» Source data:
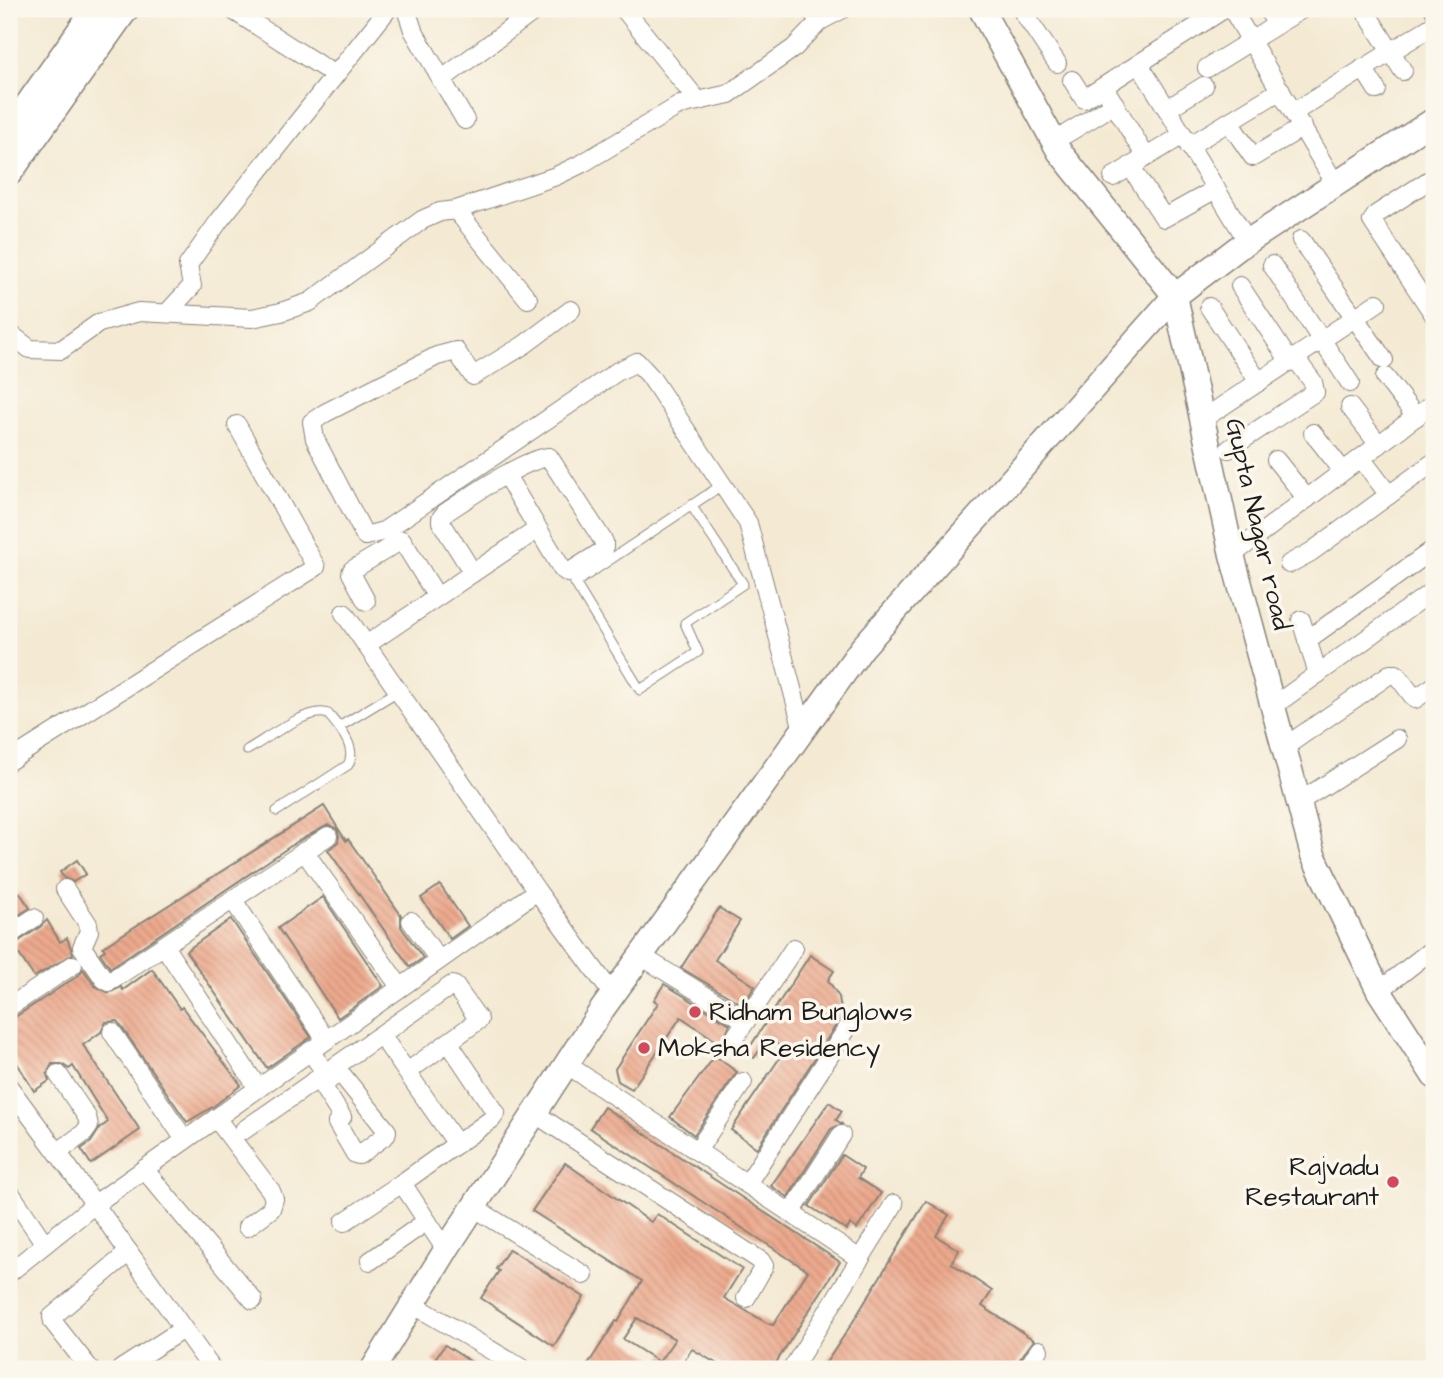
<svg xmlns="http://www.w3.org/2000/svg" width="1443" height="1378" viewBox="0 0 1443 1378" font-family="'Architects Daughter',sans-serif">
<style>
.building{fill:url(#building-back-hatch);fill-rule:evenodd}
.lines{fill:none;stroke-linecap:round;stroke-linejoin:round}
.lane-casing{stroke:#888378;stroke-width:11}
.street-casing{stroke:#888378;stroke-width:20}
.secondary-casing{stroke:#888378;stroke-width:27}
.primary-casing{stroke:#888378;stroke-width:31}
.lane{stroke:#fff;stroke-width:9}
.street{stroke:#fff;stroke-width:18}
.secondary{stroke:#fff;stroke-width:24}
.primary{stroke:#fff;stroke-width:28}
.poi-dot{fill:#d1495b;stroke:#fbf7ec;stroke-width:2.5}
.labels{text-anchor:middle;dominant-baseline:central;stroke-width:7;stroke-linejoin:round;paint-order:stroke}
.street-label{font-size:26px;fill:#1c1c1c;stroke:#fbf7ec}
.poi-label{font-size:26px;fill:#1c1c1c;stroke:#fbf7ec;text-anchor:start}
</style>
<defs>
<pattern id="building-back-hatch" width="6" height="6" patternUnits="userSpaceOnUse" patternTransform="scale(1.75)"><rect width="6" height="6" fill="#eca98d"/><path d="M-1 5l2 2M0 0l6 6M5-1l2 2" fill="none" stroke="#ca9179"/></pattern>
</defs>
<rect width="100%" height="100%" fill="#fbf7ec"/>
<filter id="ink" filterUnits="userSpaceOnUse"><feTurbulence type="fractalNoise" baseFrequency=".0143" numOctaves="2"/><feDisplacementMap in="SourceGraphic" scale="14" xChannelSelector="R" yChannelSelector="G"/><feConvolveMatrix kernelMatrix="1 2 1 2 8 2 1 2 1" color-interpolation-filters="sRGB"/></filter>
<filter id="wash" filterUnits="userSpaceOnUse"><feTurbulence type="fractalNoise" baseFrequency=".00686" numOctaves="4" result="noise"/><feDisplacementMap in="SourceGraphic" scale="28" xChannelSelector="R" yChannelSelector="G"/><feGaussianBlur stdDeviation="1.57" result="paint"/><feColorMatrix in="noise" values="0 0 0 0 0 0 0 0 0 0 0 0 0 0 0 0 0 1.4 0 .05"/><feComposite in="paint" operator="in"/></filter>
<g filter="url(#wash)">
<rect width="100%" height="100%" fill="#f4ead4"/>
<g id="blocks">
<g class="building">
<polygon points="324,806 346,841 348,839 401,915 401,927 423,958 410,967 328,850 338,842 339,836 337,829 328,825 298,841 110,968 100,953 105,950 103,947"/>
<polygon points="77,860 86,874 73,882 64,878 60,872"/>
<polygon points="440,885 468,926 450,939 421,898"/>
<polygon points="20,893 30,908 9,921 9,900"/>
<polygon points="323,897 383,986 338,1018 278,928"/>
<polygon points="719,908 740,921 715,960 755,986 743,1005 681,968"/>
<polygon points="231,919 311,1037 267,1068 186,951"/>
<polygon points="47,920 60,942 67,938 73,954 34,977 13,945 40,927"/>
<polygon points="810,955 834,971 828,980 839,997 842,1016 757,1148 731,1130 785,1050 769,1038 754,1058 746,1053"/>
<polygon points="83,969 95,986 109,993 121,987 123,990 152,969 180,1009 182,1007 241,1085 214,1106 187,1122 121,1026 117,1021 106,1022 101,1032 83,1045 140,1130 91,1164 81,1149 91,1142 100,1128 108,1122 73,1066 69,1069 62,1064 52,1064 47,1074 49,1081 34,1091 9,1050 9,1018 15,1017 79,975"/>
<polygon points="664,984 730,1024 725,1035 726,1040 722,1045 681,1017 632,1089 618,1081 615,1069 658,1003 654,1000"/>
<polygon points="715,1056 737,1072 694,1135 670,1117"/>
<polygon points="829,1102 842,1111 836,1120 842,1124 831,1129 788,1197 771,1186"/>
<path d="M 604,1107 L 840,1262 L 772,1369 L 726,1369 L 692,1349 L 678,1369 L 585,1369 L 616,1321 L 618,1322 L 642,1281 L 532,1211 L 565,1163 L 651,1222 L 657,1214 L 742,1269 L 724,1298 L 769,1324 L 773,1325 L 808,1271 L 590,1128 ZM 637,1318 L 675,1339 L 659,1362 L 623,1339 Z"/>
<polygon points="842,1155 863,1169 858,1178 881,1193 857,1229 850,1224 847,1230 809,1206"/>
<polygon points="926,1201 949,1215 936,1236 959,1250 951,1263 992,1291 982,1306 1034,1340 1017,1363 1016,1369 822,1369 851,1325"/>
<polygon points="509,1249 584,1297 554,1346 481,1298 499,1271 496,1269"/>
<polygon points="445,1345 482,1369 445,1369 433,1361"/>
</g>
</g>
</g>
<g filter="url(#ink)">
<use href="#blocks" fill-opacity="0" stroke="#888378" stroke-width="2"/>
<g class="lines">
<g class="lane-casing">
<g id="lane">
<polyline points="691,505 743,584 685,623 698,652 640,690 575,583 722,485"/>
<polyline points="339,727 398,691"/>
<path d="M 247,750 C 265,740 309,706 328,714 C 339,727 358,748 348,765 L 277,811"/>
</g>
</g>
<g class="street-casing">
<g id="street">
<polyline points="231,9 335,75"/>
<polyline points="406,9 413,30 465,120"/>
<polyline points="624,9 698,101"/>
<polyline points="810,9 820,21 843,9"/>
<polyline points="1021,9 1057,63"/>
<polyline points="1232,9 1336,185"/>
<polyline points="1267,9 1277,24"/>
<polyline points="1364,9 1403,71"/>
<polyline points="1434,9 1434,10"/>
<polyline points="1139,64 1167,109"/>
<polyline points="1207,68 1302,9"/>
<polyline points="1363,68 1377,90"/>
<polyline points="441,80 537,9"/>
<polyline points="1072,80 1084,99 1224,9"/>
<polyline points="1104,87 1146,157"/>
<polyline points="1294,112 1434,25"/>
<polyline points="1229,122 1253,157 1303,127"/>
<polyline points="1066,134 1115,104"/>
<polyline points="1183,135 1167,109 1204,86"/>
<polyline points="1189,146 1281,90"/>
<polyline points="1130,166 1164,218 1216,189"/>
<polyline points="1113,177 1183,135 1248,242"/>
<polyline points="1434,177 1377,214 1372,221 1434,315"/>
<polyline points="456,210 528,299"/>
<polyline points="1301,240 1384,360"/>
<polyline points="1272,265 1350,383"/>
<polyline points="1240,286 1290,362"/>
<polyline points="1209,307 1259,382"/>
<polyline points="571,310 524,345 473,376 456,351 437,356 325,413 312,422 315,439 365,536 384,531 618,371 637,362 650,376 748,523 803,730"/>
<polyline points="167,313 192,286 188,265 219,221 388,9"/>
<polyline points="9,333 30,349 61,350 99,323 139,312 252,318 281,312 310,302 422,220 440,212 456,210 556,176 583,163 680,105 729,94 794,48 820,21"/>
<polyline points="1385,377 1416,417"/>
<polyline points="1350,407 1379,445"/>
<polyline points="1203,419 1377,303"/>
<polyline points="1313,433 1343,471"/>
<polyline points="1229,449 1315,392 1313,382 1295,358"/>
<polyline points="1361,458 1389,495"/>
<polyline points="1276,460 1307,499"/>
<polyline points="506,475 538,529"/>
<polyline points="1232,555 1434,403"/>
<polyline points="1289,564 1311,552 1434,462"/>
<polyline points="366,601 351,573 352,570 402,540 437,597"/>
<polyline points="344,613 537,891"/>
<polyline points="1301,620 1318,674"/>
<polyline points="1307,640 1434,549"/>
<path d="M 366,645 L 387,631 L 538,529 L 562,569 L 568,573 L 604,550 L 604,542 L 549,457 C 523,459 468,498 445,513 L 441,518 L 441,522 L 473,573"/>
<polyline points="1272,707 1434,590"/>
<polyline points="1283,748 1390,674 1396,674 1415,699 1434,686"/>
<polyline points="9,761 316,567 237,425"/>
<polyline points="1299,802 1397,739"/>
<polyline points="304,851 400,987"/>
<polyline points="65,889 88,924 89,931 82,947 104,979 109,982 328,836"/>
<polyline points="233,900 326,1040"/>
<polyline points="411,921 439,960"/>
<polyline points="9,935 34,918"/>
<polyline points="164,946 258,1088"/>
<polyline points="641,956 746,1021"/>
<polyline points="1379,991 1434,948"/>
<polyline points="9,1007 73,965"/>
<polyline points="112,1032 185,1140"/>
<polyline points="381,1035 457,1144"/>
<polyline points="736,1036 794,948"/>
<polyline points="310,1051 330,1079 338,1074 343,1076 387,1131 386,1135 359,1155 355,1154 337,1123 342,1117 323,1087 330,1079"/>
<polyline points="566,1064 860,1259"/>
<polyline points="9,1087 66,1164 212,1369"/>
<polyline points="534,1113 761,1261 764,1266 746,1298"/>
<polyline points="216,1118 271,1191 274,1199 271,1209 247,1227"/>
<polyline points="244,1130 452,985 455,986 479,1020 407,1072"/>
<polyline points="697,1151 743,1082"/>
<polyline points="58,1152 84,1133 89,1126 87,1117 58,1074"/>
<polyline points="144,1169 253,1300"/>
<polyline points="747,1184 850,1024"/>
<polyline points="9,1191 45,1244"/>
<polyline points="473,1207 584,1275"/>
<polyline points="791,1213 841,1135"/>
<polyline points="344,1222 402,1183"/>
<polyline points="446,1250 402,1183 492,1119 496,1113 449,1043"/>
<polyline points="370,1261 427,1221"/>
<polyline points="9,1273 95,1204 537,891 613,995"/>
<polyline points="414,1305 523,1369"/>
<polyline points="90,1369 53,1322 52,1317 129,1252"/>
<polyline points="121,1369 183,1329"/>
<polyline points="792,1369 894,1204"/>
<polyline points="1027,1369 1039,1350"/>
</g>
</g>
<g class="secondary-casing">
<g id="secondary">
<polyline points="981,9 1059,151 1175,296 1232,555 1313,855 1379,991 1434,1076"/>
<polyline points="373,1369 449,1245 601,1011 862,648 1175,296 1238,248 1434,120"/>
</g>
</g>
<g class="primary-casing">
<g id="primary">
<polyline points="9,134 97,9"/>
<polyline points="9,171 124,9"/>
</g>
</g>
<use href="#lane" class="lane"/>
<use href="#street" class="street"/>
<use href="#secondary" class="secondary"/>
<use href="#primary" class="primary"/>
</g>
</g>
<g class="poi-dot">
<circle cx="695" cy="1012" r="7"/>
<circle cx="644" cy="1048" r="7"/>
<circle cx="1393" cy="1182" r="7"/>
</g>
<g class="labels">
<g class="street-label">
<text transform="translate(1258 524) rotate(77)">Gupta Nagar road</text>
</g>
<g class="poi-label">
<text x="709" y="1012">Ridham Bunglows</text>
<text x="658" y="1048">Moksha Residency</text>
<text x="1379" y="1167" text-anchor="end">Rajvadu<tspan x="1379" dy="30">Restaurant</tspan></text>
</g>
</g>
<rect width="1443" height="1378" fill="none" stroke="#fbf7ec" stroke-width="35"/>
</svg>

» Your instructions:
Pick out and copy the lines of the entries that hold the string "circle".

» Your solution:
<circle cx="695" cy="1012" r="7"/>
<circle cx="644" cy="1048" r="7"/>
<circle cx="1393" cy="1182" r="7"/>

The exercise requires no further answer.